The problem: Render as a Markdown table the lines from the one containing "P1 readings, P2 readings" through the last line, both included, with blank lines omitted. Use the columns Number and Line, numbering each row in order.

Source data:
Segment Open
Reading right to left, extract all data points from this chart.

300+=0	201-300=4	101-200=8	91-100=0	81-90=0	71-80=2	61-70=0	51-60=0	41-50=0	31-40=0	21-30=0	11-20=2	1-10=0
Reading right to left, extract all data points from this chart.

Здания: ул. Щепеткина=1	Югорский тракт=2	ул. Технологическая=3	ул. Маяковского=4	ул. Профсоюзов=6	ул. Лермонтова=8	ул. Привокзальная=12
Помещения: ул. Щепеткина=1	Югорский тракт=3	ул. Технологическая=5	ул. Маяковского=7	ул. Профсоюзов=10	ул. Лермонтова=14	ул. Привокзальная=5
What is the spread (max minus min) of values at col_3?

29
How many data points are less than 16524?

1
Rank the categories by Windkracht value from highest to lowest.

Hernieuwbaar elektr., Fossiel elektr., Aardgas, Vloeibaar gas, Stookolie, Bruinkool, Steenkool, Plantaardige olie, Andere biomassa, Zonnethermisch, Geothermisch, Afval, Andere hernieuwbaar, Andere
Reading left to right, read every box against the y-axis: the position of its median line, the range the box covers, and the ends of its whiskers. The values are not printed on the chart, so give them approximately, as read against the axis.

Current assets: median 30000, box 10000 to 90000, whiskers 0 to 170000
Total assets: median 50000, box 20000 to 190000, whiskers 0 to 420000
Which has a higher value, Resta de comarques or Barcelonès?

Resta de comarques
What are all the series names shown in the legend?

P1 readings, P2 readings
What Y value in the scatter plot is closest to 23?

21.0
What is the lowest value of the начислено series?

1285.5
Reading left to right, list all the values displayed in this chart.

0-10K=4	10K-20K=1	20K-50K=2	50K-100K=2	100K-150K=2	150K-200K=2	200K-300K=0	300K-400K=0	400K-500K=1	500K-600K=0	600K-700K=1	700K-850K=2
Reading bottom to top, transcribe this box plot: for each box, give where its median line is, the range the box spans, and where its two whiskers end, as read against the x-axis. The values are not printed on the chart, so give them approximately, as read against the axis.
Segment Closed
Your response:
| Number | Line |
|---|---|
| 1 | P1 readings, P2 readings |
| 2 | What Y value in the scatter plot is closest to 23? |
| 3 | 21.0 |
| 4 | What is the lowest value of the начислено series? |
| 5 | 1285.5 |
| 6 | Reading left to right, list all the values displayed in this chart. |
| 7 | 0-10K=4	10K-20K=1	20K-50K=2	50K-100K=2	100K-150K=2	150K-200K=2	200K-300K=0	300K-400K=0	400K-500K=1	500K-600K=0	600K-700K=1	700K-850K=2 |
| 8 | Reading bottom to top, transcribe this box plot: for each box, give where its median line is, the range the box spans, and where its two whiskers end, as read against the x-axis. The values are not printed on the chart, so give them approximately, as read against the axis. |